### Instructions for the task
Can you reproduce every line of text from the items below word for word, omitting the pictures?

···

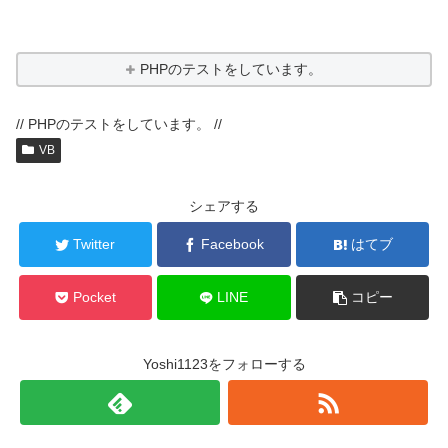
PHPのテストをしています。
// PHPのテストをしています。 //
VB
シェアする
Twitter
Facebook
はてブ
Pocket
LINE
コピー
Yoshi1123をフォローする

···

### Exercise response
PHPのテストをしています。
// PHPのテストをしています。 //
VB
シェアする
Twitter
Facebook
はてブ
Pocket
LINE
コピー
Yoshi1123をフォローする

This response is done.